Reversal of the DWI volume at 24 hours because of immediate reperfusion in patients post thrombolysis is predictive of favorable clinical outcome.
我们假设,仅当伴有即刻再灌注时,24小时弥散加权成像(DWI)体积的逆转才能预测良好的临床结局。我们的目的是量化静脉注射组织型纤溶酶原激活剂后2小时和24小时的即刻DWI及平均通过时间变化,以评估再灌注和DWI变化对结局的影响。
从“卒中与缺血性神经影像病变演变项目”中选取患者,这些患者需具备可评估DWI和灌注加权成像的急性MRI,接受标准静脉组织型纤溶酶原激活剂治疗,溶栓后2小时和24小时有可评估DWI和灌注加权成像的MRI,且出院时直至90天有随访的液体衰减反转恢复MRI。一名阅片者使用经过验证的技术测量DWI、平均通过时间和液体衰减反转恢复体积。一名血管神经科医生在入院时、2小时和24小时对美国国立卫生研究院卒中量表进行评分,并在出院时、5天、30天和90天对改良Rankin量表进行评分。良好的临床结局定义为改良Rankin量表评分为0或1。

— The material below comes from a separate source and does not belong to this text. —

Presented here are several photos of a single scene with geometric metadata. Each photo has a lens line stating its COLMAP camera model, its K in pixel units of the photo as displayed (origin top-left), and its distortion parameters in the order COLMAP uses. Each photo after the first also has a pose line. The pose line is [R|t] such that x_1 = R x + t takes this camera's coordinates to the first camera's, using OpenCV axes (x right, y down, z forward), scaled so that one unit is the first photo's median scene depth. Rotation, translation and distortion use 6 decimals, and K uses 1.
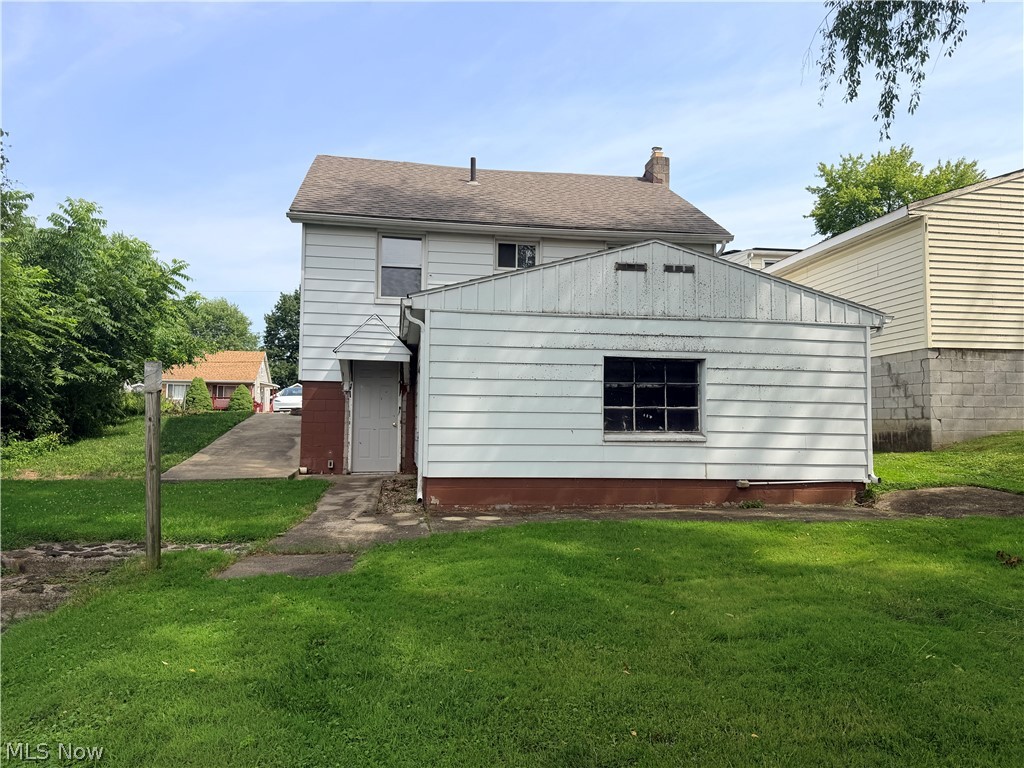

71例患者符合研究标准,平均(±标准差)年龄为71.6(±16.4)岁,女性占58%,入院时美国国立卫生研究院卒中量表中位数为9(四分位间距,4 - 18),发病至分诊中位数为45分钟(30 - 65),首次MRI至静脉注射组织型纤溶酶原激活剂中位数为47分钟(39 - 59)。在二元多因素逻辑回归分析中,年龄较小(比值比,1.165;P = 0.014;95%置信区间[CI],1.031 - 1.316)、入院时美国国立卫生研究院卒中量表较低(比值比,1.221;P = 0.012;95%置信区间,1.045 - 1.427)、2小时时平均通过时间体积减小(比值比,1.021;P = 0.031;95%置信区间,1.002 - 1.040)以及24小时时DWI体积减小(比值比,1.173;P = 0.027;95%置信区间,1.018 - 1.351)是良好临床结局的显著预测因素。
溶栓后患者因即刻再灌注导致的24小时DWI体积逆转可预测良好的临床结局。